# Some of my fishies



## eyezak (Feb 22, 2008)

I finally stopped being lazy and decided to upload some pics of my :fish:

"T.Reef" Protomelas sp.Stevini Taiwan









"Ruby Red" Aulonocara sp.Rubescens









"Albino Ruby Red" Aulonocara sp.Albino Rubescens









"Yellow Blaze" Otopharynx lithobates









"Star Saphire" Placidochromis sp.Phenochilus Tanzania









"Iceberg Electric Blue" Sciaenochromis Fryeri









"Yellow Lab" Labidochromis Caeruleus









"Black Calvus" Altolamprologus Calvus









"Blue Gold Peacock" Aulonocara korneliae 









Freindly Neighbors









I no longer have the "Blue Gold" I brought him back to the LFS I got him at because I had too much Blues I need some reds or oranges.
But looking at these pics I might just go back and get him


----------



## rgr4475 (Mar 19, 2008)

Nice looking fish. :thumb:


----------



## MightyWarMonger (Mar 20, 2007)

awsome fish :thumb:


----------



## F8LBITEva (Nov 9, 2007)

nice pics, I really like your fish :thumb:


----------



## sickchild (Jan 17, 2006)

Great fish. Would like to see updates at a later date...


----------



## CDMOK (Mar 28, 2008)

That Albino Rubescens is really beautiful. I am usualy quite turned off by albinos, but what a stunner!

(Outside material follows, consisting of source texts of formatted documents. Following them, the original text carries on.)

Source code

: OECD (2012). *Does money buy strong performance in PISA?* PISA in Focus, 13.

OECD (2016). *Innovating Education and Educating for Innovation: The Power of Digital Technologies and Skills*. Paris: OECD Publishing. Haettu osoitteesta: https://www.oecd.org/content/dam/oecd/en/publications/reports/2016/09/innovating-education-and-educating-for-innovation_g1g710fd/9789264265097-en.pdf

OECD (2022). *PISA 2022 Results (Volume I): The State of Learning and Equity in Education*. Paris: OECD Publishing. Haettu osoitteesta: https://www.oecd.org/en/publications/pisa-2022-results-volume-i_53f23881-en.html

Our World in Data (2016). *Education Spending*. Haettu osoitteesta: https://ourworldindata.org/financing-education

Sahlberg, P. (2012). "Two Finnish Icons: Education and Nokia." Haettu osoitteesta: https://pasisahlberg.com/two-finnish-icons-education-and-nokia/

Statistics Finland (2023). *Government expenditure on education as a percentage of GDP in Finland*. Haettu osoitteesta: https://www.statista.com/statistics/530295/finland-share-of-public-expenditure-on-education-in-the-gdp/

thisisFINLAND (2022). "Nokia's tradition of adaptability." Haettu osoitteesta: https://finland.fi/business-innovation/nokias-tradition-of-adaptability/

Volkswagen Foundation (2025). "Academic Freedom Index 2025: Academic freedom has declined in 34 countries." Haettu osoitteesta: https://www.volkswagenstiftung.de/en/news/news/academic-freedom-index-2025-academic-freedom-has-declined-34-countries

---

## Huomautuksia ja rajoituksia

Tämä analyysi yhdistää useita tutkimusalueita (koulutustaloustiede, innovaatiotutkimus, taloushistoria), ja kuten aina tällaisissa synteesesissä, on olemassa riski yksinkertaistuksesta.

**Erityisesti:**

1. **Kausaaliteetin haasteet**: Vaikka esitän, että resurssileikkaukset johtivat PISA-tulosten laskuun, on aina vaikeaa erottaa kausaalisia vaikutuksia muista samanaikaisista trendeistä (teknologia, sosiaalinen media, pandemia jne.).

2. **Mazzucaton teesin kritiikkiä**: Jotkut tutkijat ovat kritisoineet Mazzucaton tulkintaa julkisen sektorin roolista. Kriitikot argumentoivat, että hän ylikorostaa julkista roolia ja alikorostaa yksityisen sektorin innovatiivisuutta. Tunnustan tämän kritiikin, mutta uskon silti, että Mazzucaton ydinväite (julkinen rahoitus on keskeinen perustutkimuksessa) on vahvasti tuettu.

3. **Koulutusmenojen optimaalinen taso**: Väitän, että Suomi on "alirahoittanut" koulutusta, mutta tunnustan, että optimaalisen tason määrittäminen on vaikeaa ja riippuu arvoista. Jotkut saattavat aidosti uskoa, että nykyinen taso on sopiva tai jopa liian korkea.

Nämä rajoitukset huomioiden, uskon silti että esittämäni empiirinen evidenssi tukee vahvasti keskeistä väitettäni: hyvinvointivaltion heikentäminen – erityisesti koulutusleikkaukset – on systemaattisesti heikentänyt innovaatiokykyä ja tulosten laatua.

I would love to know how the Pheno gets along with the peacocks when he matures. You have a set up similar to the one I plan on having in a few months, only my pheno is a big boy. 

What's the tank size?

Okay - this seems like a good time to ask: What the heck does "sp" mean? Species? Spelling? Neither are consistent enough to make sense. Ahhhh! :-?


----------



## eyezak (Feb 22, 2008)

sp.=species
I have a 60gl and so far the peacocks and the Pheno don't bother each other. I have a yellow lab that is acting like the boss for now.The one I'm worried about is the T.Reef ,he's getting punked by everyone and he is the biggest fish in there :x


----------



## eyezak (Feb 22, 2008)

2 more fish I picked up

Dimidiochromis compressiceps (Albino) Malawi Eye Biter 









Protomelas taeniolatus Super Red Empress


----------



## sickchild (Jan 17, 2006)

Nice fish. Watch out for that Eye biter! Also my T-reef is very passive also. He gets schooled by my other fish too. My Red Empress is the terror in my tank though.


----------



## Desi&lt;3 (Feb 13, 2008)

the look nice................................the best would have to be the albino eye biter!


----------